* [Material provided]

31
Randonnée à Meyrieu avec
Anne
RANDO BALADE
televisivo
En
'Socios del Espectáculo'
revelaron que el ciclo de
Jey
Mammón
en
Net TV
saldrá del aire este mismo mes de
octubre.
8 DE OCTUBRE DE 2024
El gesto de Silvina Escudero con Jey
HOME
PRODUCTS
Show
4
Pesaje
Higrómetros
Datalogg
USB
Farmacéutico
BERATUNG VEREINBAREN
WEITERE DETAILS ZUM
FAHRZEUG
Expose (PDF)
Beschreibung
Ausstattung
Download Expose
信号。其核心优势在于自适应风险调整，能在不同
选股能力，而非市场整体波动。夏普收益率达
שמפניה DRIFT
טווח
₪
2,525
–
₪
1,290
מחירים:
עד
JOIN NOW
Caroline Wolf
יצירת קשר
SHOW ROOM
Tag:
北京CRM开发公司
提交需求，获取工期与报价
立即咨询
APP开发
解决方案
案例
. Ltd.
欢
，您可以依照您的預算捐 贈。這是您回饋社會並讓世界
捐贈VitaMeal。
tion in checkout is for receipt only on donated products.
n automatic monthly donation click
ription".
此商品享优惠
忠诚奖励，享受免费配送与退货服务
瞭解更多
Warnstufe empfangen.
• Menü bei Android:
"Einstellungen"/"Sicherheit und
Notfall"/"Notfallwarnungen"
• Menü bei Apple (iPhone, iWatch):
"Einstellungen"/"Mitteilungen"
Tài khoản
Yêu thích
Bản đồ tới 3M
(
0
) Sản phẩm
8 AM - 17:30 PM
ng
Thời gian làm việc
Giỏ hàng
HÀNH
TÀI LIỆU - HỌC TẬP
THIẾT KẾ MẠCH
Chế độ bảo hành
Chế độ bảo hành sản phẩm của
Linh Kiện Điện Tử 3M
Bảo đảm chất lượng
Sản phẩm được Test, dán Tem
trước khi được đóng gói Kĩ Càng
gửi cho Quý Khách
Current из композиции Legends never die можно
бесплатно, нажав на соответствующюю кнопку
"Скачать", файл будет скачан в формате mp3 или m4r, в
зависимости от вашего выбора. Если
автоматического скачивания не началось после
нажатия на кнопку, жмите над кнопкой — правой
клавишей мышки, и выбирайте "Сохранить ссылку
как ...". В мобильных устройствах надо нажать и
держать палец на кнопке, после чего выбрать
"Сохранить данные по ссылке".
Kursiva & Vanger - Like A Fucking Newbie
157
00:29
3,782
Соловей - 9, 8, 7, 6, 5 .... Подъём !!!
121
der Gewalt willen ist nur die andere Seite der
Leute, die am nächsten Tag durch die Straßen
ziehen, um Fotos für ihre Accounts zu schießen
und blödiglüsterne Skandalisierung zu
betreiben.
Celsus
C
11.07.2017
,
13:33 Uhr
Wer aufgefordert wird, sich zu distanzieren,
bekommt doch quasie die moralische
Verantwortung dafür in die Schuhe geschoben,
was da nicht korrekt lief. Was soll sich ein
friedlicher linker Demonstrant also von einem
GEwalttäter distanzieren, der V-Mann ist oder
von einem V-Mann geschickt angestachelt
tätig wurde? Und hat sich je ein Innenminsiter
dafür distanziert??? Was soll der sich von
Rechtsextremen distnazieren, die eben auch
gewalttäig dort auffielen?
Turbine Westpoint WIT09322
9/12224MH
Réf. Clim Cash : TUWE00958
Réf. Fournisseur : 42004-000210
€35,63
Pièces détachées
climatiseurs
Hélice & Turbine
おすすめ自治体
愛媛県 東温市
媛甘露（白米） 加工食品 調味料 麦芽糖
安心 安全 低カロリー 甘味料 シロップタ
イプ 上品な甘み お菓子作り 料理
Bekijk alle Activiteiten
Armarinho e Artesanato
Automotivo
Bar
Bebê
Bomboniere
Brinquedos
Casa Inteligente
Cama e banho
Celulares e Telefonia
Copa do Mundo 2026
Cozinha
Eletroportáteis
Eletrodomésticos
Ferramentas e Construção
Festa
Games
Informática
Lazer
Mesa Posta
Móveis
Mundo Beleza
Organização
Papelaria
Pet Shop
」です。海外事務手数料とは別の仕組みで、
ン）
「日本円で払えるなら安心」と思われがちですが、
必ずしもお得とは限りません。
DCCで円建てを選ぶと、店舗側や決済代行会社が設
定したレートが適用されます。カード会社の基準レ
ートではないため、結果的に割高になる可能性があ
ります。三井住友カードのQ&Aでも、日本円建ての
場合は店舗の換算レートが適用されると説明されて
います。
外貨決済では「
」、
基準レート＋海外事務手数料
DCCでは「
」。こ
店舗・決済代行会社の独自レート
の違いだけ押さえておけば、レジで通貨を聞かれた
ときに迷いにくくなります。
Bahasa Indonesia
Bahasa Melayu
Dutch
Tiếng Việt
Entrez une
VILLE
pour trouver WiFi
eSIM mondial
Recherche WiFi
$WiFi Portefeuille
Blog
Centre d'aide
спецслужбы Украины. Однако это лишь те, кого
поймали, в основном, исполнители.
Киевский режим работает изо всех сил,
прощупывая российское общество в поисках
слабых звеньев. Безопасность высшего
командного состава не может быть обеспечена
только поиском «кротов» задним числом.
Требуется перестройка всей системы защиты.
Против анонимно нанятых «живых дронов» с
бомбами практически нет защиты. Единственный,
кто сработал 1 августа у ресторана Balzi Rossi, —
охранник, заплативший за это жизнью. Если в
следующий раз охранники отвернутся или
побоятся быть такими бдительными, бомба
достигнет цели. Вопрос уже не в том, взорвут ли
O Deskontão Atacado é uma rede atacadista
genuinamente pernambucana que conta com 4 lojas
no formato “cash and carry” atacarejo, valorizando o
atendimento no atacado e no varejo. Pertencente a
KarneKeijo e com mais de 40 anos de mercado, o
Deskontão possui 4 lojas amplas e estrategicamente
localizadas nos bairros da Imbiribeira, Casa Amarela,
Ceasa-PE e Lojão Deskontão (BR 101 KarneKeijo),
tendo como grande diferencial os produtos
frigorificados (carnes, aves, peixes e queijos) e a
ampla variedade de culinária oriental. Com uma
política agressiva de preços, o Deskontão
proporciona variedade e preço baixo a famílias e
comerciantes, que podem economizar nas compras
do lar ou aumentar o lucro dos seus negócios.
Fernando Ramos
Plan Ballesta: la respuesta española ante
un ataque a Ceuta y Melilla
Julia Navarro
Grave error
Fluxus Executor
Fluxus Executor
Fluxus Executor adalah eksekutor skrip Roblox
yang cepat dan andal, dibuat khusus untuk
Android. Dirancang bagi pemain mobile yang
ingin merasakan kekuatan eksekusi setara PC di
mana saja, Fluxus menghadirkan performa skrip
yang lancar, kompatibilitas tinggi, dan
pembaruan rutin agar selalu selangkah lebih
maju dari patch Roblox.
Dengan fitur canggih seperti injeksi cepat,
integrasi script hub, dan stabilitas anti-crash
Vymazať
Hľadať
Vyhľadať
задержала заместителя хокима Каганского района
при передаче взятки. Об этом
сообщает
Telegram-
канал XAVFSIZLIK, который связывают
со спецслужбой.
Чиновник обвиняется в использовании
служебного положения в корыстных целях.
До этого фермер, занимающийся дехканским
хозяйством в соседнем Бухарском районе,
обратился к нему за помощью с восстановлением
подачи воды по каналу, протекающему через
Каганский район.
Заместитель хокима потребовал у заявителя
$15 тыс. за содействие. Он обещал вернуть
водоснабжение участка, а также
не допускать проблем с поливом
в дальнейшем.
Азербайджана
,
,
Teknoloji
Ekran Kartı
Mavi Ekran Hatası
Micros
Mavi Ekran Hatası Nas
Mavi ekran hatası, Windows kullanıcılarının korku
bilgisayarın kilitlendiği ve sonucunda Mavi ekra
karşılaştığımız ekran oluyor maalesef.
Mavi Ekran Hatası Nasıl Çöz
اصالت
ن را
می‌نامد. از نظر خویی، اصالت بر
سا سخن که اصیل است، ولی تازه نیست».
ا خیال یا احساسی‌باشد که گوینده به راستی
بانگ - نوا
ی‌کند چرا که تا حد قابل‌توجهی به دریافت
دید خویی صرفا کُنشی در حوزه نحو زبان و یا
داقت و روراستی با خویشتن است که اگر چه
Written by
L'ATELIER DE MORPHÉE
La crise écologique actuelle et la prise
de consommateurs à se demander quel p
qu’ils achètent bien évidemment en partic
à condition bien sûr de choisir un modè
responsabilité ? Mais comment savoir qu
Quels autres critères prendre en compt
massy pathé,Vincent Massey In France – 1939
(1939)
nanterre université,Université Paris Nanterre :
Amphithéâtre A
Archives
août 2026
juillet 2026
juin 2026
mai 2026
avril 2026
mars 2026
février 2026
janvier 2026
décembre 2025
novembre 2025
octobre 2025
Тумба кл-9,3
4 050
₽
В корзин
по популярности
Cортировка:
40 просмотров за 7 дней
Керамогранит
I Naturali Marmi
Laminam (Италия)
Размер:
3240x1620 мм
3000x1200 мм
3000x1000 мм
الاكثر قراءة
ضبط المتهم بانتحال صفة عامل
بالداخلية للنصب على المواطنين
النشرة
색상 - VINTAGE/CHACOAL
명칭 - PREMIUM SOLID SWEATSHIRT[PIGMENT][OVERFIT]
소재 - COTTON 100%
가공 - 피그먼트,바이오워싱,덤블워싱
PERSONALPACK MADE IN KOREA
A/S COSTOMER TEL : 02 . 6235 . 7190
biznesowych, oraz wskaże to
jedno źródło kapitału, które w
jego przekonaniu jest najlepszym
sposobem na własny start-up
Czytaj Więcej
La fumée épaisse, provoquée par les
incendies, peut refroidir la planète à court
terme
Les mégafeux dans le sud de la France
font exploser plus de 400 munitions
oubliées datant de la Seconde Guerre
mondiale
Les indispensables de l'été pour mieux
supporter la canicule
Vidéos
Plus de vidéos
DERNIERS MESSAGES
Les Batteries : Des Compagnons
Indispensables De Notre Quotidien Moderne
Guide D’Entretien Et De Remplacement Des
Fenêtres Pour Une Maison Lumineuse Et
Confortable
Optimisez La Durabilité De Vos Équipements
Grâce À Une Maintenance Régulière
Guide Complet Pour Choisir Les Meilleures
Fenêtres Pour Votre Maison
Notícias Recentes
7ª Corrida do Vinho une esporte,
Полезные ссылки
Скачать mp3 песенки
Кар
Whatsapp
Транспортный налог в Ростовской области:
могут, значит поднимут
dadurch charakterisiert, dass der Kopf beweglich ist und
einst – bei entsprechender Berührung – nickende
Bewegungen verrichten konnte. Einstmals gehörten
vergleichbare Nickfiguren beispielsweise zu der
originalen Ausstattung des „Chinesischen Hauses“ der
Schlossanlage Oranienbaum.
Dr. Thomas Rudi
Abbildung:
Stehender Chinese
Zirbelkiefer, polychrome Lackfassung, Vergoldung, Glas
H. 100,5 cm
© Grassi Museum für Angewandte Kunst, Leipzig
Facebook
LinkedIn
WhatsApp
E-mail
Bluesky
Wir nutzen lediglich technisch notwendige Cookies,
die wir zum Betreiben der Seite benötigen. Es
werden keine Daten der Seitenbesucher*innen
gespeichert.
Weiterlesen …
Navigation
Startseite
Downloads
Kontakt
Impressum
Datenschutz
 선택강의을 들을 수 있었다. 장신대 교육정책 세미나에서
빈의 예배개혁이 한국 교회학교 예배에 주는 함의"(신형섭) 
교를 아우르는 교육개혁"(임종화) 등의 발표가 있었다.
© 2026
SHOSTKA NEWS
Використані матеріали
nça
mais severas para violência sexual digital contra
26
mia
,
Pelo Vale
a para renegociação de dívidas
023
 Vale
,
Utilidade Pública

* [Task objective] Pull out all lines from the entries above that include the word "кнопку".

* [Solution to the problem]
бесплатно, нажав на соответствующюю кнопку
нажатия на кнопку, жмите над кнопкой — правой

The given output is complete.